Korban diketahui bernama Marsel Pole, seorang pria asal Desa Bonleu, Kecamatan Mollo Utara, Kabupaten Timor Tengah Selatan (TTS), NTT. Korban selama ini bekerja di sebuah ladang kelapa sawit pribadi milik warga asli tempatan di Sungai Asap tanpa dokumen resmi (paspor).
Jasad korban ditemukan mengenaskan di tepi sungai dengan sekujur tubuh penuh luka robek akibat hantaman senjata tajam, serta luka fatal di bagian kepala yang hampir putus. Pihak keluarga menduga kuat korban sengaja dihabisi oleh rekan kerjanya sendiri yang akrab disapa “Yok” (asal Amanatun, NTT) bersama dengan istrinya.
Kronologi Kejadian
Aksi pembunuhan tragis ini diperkirakan terjadi pada Minggu sore, 19 April 2026 silam. Kejadian bermula saat korban bersama kakak kandungnya dan terduga pelaku (Yok) pergi ke kantin ladang untuk mengambil barang.
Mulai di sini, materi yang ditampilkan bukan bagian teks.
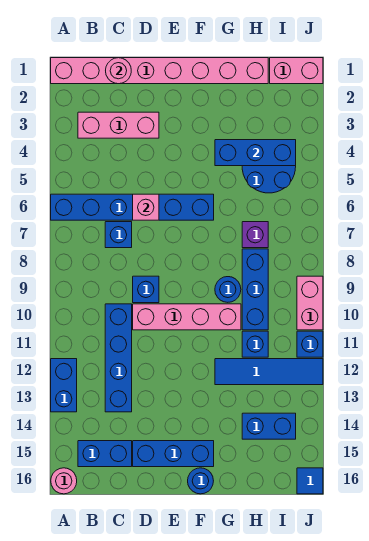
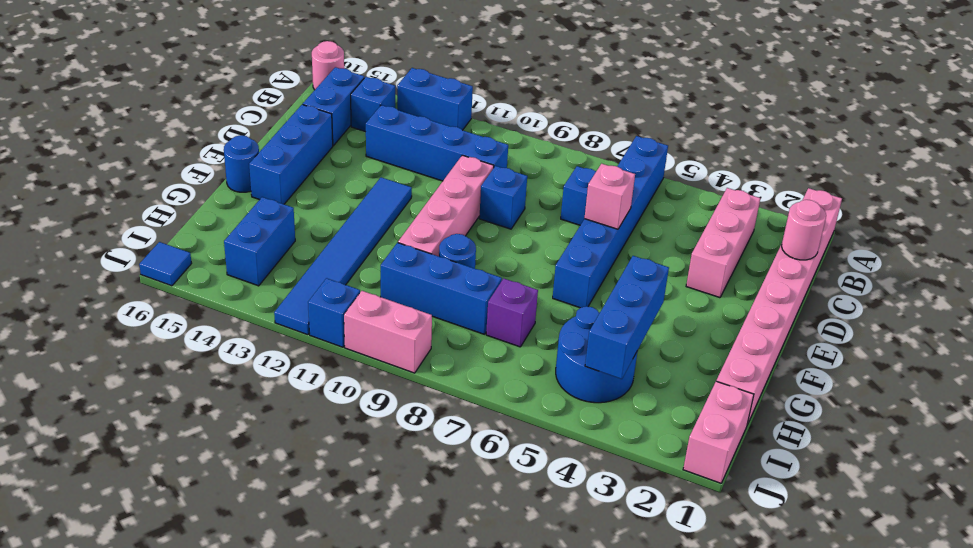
blue 1x4 tile [215,359,323,385] -> blue 1x6 tile [274,177,412,335]
blue 1x1 brick [242,331,268,357] -> blue 1x1 brick moved to [351,77,395,132]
Saat hendak pulang, kakak korban memutuskan untuk kembali ke kediaman lebih dulu.
Sementara itu, korban memilih tetap tinggal di kantin bersama pasangan suami istri tersebut. Namun hingga menjelang sore, korban tidak kunjung pulang, membuat sang kakak gelisah dan kembali ke kantin. Saat tiba, kantin sudah dalam kondisi kosong.
Kakak korban kemudian melakukan pencarian dan bertemu dengan seorang warga asli tempatan. Warga tersebut menginformasikan bahwa ia sempat melihat korban berjalan ke arah sungai bersama Yok dan istrinya.
Diselimuti rasa curiga yang kuat, kakak korban langsung berlari menuju sungai. Dugaan tersebut berbuah kenyataan pahit saat ia menemukan adiknya sudah terbujur kaku tak bernyawa dengan luka robek senjata tajam di sekujur tubuh.
Alasan Baru Terungkap dan Pelaku Buron
Kasus ini baru mencuat ke media pada 17 Mei 2026 karena kakak korban sebelumnya didera rasa takut dan gelisah yang luar biasa akibat status kerja mereka yang non-prosedural (tanpa dokumen resmi) di ladang pribadi tersebut. Namun, didorong oleh rasa duka mendalam dan keinginan kuat untuk mendapat keadilan bagi adiknya, sang kakak akhirnya memberanikan diri untuk membuka suara.
Pasca-kejadian pembunuhan, terduga pelaku “Yok” beserta istrinya dilaporkan langsung melarikan diri dari lokasi ladang kelapa sawit tersebut. Hingga saat ini, keberadaan pasangan suami istri tersebut masih misterius dan berstatus buron.
Pihak keluarga korban kini menuntut keadilan penuh dan mendesak otoritas terkait serta pihak kepolisian setempat untuk segera mengusut tuntas, mengejar, dan menangkap pelaku beserta istrinya guna diproses sesuai hukum yang berlaku.